There are many other artifacts that are not in git. Businesses always have a large set of documents in some kind of wiki or docs editor. They usually have author attribution and a big set of hyperlinks to other artifacts. This web is dense. The authors are very present-minded. They don’t include a lot for future readers.

In the last 18 months, it’s gotten a lot easier to automatically summarize documents. We should be using Generative AI to make these artifacts easier to use.

I want a timeline view of a project’s history. I want to be able to pan and zoom. I want to go to different points in time and see product demos from the teams that worked on it. I want to have links to various documents with well picked excerpts. I want summaries. I want to understand quarter-by-quarter what the people were trying to achieve. I want to see when people joined and when they left.

product idea

Ultimately making history is an act of synthesis. What I’m picturing in my head isn’t the history itself, it’s a tool to make the history easier to distill. It would make a great deal of data about the past something that the whole team can understand and benefit from.

History can provoke hard, necessary conversations

Just like every other historical endeavor, constructing a narrative of the past can provoke difficult conversations. Why did we suddenly change all our engineering practices in 2015? Oh it’s because the whole team quit when the VPE was fired. Woah. Ouch. Why did we go all-in on technology? Oh, it’s because person (who may still work here or know people who does!) thought it was a great idea.

In order to make this endeavor useful you need to adopt a nonjudgmental mindset. You should assume that the people who built this codebase were making the best decisions they could with the tools and information they had at the time. You may feel like better decisions are obvious, but you’re benefiting from information they didn’t have.

And, sometimes these difficult conversations are necessary. Sometimes in order to move forward we have to be open about what really happened, and own it. History isn’t always rosy, and that’s OK.

People already have narratives of the past, they're just not always backed by data

Humans make narratives like spiders make webs. Everyone in your organization has a story they tell themselves about the past.

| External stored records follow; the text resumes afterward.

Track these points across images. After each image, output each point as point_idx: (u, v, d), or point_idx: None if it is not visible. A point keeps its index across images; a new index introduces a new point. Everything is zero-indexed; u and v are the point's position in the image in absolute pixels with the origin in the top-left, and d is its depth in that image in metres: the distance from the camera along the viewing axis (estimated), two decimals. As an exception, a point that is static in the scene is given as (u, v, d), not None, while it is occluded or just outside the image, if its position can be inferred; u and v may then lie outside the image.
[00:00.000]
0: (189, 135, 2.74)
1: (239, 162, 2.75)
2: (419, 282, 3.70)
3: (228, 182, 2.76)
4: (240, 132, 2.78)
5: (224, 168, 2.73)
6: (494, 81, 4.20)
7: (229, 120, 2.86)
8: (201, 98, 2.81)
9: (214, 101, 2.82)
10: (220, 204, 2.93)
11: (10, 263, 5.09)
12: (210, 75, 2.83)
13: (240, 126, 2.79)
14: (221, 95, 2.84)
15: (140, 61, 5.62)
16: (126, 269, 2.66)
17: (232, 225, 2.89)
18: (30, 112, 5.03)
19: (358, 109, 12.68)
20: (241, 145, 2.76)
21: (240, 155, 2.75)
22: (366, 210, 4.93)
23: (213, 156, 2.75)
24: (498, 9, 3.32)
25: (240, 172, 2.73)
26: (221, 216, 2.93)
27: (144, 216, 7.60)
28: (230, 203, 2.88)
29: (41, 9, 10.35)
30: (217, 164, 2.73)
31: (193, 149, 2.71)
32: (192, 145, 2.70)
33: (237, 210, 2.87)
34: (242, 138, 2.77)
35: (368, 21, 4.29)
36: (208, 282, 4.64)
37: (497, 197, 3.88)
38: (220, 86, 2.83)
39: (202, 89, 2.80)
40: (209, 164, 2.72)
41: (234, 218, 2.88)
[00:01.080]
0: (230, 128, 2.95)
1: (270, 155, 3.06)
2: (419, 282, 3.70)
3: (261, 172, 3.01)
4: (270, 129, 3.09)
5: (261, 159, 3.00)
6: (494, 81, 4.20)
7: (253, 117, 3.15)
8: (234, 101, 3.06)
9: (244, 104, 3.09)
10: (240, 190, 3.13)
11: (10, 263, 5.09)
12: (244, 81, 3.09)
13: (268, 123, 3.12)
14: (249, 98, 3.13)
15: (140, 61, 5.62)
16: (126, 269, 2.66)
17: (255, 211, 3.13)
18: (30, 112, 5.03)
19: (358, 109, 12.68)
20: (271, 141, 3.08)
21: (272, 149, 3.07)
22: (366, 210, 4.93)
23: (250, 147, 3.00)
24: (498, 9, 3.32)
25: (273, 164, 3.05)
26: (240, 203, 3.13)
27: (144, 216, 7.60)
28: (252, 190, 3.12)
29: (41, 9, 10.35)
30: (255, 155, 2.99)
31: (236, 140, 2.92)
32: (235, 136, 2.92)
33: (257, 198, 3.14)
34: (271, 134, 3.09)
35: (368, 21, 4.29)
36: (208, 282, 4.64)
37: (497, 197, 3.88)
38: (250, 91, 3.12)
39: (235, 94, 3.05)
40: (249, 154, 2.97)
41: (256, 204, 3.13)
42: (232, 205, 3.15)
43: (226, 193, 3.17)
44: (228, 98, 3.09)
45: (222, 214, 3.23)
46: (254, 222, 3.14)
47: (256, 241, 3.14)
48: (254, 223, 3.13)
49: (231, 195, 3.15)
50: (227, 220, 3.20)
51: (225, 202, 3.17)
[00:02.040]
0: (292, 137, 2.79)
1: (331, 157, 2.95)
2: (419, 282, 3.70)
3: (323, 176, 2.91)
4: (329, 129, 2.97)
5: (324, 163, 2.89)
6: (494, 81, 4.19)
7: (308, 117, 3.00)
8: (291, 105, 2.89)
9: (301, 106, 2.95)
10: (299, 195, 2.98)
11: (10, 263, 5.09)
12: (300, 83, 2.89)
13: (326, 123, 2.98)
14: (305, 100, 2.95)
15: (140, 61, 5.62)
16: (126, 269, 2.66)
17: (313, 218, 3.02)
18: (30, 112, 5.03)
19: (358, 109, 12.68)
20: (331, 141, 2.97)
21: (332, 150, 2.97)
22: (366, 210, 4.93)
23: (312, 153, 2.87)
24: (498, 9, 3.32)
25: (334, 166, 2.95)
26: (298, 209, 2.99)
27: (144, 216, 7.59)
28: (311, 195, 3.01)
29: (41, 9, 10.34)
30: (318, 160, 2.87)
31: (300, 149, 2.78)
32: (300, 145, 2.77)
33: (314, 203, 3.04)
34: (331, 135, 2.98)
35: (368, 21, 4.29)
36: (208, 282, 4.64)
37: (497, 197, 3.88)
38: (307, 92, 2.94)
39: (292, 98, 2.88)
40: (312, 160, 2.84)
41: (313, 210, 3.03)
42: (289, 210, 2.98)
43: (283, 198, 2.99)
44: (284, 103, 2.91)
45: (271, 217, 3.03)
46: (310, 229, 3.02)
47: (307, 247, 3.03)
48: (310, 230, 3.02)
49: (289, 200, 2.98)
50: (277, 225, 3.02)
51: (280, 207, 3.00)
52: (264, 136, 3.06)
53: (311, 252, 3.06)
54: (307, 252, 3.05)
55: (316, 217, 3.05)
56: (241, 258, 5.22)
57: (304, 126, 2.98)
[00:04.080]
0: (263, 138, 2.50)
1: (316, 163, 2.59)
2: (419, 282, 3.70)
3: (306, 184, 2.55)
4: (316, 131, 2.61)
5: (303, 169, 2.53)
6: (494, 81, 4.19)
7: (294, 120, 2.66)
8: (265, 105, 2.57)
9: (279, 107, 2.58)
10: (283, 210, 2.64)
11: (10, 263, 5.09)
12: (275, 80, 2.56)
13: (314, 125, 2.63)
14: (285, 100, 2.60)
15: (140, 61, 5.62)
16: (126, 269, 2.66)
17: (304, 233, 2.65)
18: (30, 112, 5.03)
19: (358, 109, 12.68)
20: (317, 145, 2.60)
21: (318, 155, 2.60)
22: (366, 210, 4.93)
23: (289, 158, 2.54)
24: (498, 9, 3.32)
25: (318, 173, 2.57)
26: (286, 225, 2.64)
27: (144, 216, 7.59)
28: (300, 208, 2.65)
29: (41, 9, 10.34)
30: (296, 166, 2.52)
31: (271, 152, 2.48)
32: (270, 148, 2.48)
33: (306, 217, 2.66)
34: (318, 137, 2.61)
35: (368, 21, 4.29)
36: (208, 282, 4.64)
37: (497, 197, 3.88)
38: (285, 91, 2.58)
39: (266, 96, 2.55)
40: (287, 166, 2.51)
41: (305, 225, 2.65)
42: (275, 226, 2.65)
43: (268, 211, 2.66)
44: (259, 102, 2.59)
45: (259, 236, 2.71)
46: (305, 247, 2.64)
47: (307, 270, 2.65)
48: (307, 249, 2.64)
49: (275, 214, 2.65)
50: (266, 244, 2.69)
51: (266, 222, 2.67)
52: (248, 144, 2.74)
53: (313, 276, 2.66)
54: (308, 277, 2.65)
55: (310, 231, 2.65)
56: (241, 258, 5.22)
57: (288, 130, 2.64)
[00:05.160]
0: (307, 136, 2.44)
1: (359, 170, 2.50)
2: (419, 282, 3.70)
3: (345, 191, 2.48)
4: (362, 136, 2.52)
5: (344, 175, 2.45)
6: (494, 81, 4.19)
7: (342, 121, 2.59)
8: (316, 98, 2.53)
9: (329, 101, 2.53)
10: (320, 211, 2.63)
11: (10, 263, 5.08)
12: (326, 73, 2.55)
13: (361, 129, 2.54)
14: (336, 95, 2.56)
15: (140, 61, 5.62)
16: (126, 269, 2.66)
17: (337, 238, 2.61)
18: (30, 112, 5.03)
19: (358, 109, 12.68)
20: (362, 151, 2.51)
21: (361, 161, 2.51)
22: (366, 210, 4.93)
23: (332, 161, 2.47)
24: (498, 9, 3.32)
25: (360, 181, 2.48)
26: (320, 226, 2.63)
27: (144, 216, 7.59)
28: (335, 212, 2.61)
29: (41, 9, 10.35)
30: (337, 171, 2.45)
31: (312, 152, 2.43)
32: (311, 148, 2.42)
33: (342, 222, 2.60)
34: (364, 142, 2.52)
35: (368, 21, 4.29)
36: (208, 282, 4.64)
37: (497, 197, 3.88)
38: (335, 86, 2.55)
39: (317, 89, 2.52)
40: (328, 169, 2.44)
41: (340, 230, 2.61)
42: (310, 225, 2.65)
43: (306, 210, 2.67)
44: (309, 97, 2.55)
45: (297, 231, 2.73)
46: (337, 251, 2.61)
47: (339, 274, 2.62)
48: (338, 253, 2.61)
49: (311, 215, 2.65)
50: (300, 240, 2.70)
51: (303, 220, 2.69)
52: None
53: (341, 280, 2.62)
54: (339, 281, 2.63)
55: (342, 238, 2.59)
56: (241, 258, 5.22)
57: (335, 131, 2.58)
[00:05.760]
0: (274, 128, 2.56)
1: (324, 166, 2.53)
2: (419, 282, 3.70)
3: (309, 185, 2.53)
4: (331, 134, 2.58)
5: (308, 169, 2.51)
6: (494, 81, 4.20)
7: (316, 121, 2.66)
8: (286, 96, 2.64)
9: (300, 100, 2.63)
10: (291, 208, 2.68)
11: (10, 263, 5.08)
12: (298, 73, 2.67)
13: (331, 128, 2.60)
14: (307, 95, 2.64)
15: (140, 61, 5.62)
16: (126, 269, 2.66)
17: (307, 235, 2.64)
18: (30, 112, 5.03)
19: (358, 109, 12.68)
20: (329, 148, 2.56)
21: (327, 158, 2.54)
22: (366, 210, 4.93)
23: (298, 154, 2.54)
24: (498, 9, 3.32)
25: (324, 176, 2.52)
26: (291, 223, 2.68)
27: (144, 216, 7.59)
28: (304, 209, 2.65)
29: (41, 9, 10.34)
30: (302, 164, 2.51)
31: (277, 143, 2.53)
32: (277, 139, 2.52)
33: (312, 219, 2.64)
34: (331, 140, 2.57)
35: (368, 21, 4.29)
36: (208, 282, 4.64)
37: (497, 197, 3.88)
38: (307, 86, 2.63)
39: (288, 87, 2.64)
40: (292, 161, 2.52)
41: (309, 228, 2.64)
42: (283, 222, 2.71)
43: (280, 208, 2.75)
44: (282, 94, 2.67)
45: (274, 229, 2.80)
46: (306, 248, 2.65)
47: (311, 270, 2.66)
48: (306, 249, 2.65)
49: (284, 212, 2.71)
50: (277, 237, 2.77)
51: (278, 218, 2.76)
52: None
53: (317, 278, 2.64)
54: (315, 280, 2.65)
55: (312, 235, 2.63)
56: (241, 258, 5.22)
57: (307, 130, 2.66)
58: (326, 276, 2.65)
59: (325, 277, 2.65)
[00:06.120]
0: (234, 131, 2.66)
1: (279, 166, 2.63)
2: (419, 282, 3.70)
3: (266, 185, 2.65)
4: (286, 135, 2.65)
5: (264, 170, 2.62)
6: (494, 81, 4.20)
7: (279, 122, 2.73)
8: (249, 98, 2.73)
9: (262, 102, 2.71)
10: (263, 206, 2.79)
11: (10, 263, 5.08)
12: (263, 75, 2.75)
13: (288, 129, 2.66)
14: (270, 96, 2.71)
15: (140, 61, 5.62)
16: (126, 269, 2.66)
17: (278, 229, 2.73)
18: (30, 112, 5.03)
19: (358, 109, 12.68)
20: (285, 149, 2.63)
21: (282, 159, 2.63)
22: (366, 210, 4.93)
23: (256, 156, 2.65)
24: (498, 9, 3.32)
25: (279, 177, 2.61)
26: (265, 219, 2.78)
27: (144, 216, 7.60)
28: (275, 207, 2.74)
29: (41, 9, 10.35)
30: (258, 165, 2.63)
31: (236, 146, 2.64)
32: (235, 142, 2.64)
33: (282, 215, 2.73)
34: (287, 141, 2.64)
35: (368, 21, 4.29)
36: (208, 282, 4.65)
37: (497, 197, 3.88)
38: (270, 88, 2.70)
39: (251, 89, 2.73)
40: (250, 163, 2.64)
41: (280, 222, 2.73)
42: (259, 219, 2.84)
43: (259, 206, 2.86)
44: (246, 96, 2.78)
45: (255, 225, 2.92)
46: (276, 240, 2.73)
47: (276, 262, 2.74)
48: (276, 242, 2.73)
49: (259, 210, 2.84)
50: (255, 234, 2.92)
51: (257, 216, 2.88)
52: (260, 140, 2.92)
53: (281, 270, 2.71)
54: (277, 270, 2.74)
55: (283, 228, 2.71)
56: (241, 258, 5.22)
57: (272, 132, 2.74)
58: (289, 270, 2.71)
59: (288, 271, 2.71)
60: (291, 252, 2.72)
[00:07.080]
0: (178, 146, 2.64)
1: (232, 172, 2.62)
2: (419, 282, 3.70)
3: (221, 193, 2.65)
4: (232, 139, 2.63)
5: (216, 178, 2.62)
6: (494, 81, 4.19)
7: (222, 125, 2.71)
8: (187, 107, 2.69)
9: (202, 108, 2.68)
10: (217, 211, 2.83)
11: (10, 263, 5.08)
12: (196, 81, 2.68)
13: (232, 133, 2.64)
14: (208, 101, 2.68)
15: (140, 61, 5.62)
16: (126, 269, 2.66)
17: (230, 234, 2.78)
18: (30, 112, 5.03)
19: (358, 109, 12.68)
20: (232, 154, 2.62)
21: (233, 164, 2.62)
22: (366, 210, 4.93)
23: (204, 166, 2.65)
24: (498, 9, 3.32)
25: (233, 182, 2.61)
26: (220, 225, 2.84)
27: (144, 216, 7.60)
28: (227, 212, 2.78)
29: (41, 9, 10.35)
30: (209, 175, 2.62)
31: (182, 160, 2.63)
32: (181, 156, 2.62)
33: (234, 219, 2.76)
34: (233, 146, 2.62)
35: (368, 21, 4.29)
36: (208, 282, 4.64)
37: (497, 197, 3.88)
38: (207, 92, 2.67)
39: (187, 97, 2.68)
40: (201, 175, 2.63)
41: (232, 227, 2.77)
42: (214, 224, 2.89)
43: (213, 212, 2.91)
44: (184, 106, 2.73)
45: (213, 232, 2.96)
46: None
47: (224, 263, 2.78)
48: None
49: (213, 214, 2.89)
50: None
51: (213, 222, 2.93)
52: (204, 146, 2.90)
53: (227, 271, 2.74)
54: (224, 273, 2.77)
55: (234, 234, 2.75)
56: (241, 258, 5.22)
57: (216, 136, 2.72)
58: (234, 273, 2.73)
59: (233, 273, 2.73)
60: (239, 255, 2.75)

Someone might think "oh quality really dipped as we focused on growth pre-IPO" or "we really sped up when we got our new CTO" for example. But did these things really happen? These narratives reflect an individuals lived experience, and we shouldn't discount that. But can we observe anything empirical?

It's absolutely possible to over-index on empirical data... and it's important to be mindful of that. But empirical data, when it is high quality, can help us zoom out and show a larger perspective than one individual on one team. It can mitigate fuzzy memories and group-think. It can show how parts of a system interacted over time. It can help us learn from the past, correct misconceptions, and make us overall better at whatever it is we're trying to do.

You can make it easier for future historians (yourself?)

Tomorrow's history is now. You an do things now that will make life easier for future historians. At work we have a repo called artifacts which contains all sorts of runtime artifacts that would be difficult for us to reconstruct later without the app running. As an example, we have an artifact that gives us details about our ActiveRecord models. We know for each commit how many public instance methods existed any given model, or what AR associations and scopes were defined. We also know what Packwerk pack each model is associated with, and which team is the owner. For our Packwerk modules, we know each of their "modularity scores"–an in-house metric.


These artifacts are tracked in git and are updated in a "shadow repo" every time our monolith builds. This means we can see how they change over time. We've had some of these artifacts for 8 months, and they've proven invaluable.

But we could be doing more. We could be conducting interviews. We could be journaling. We could be proactively making the lives of future historians easier, and we should.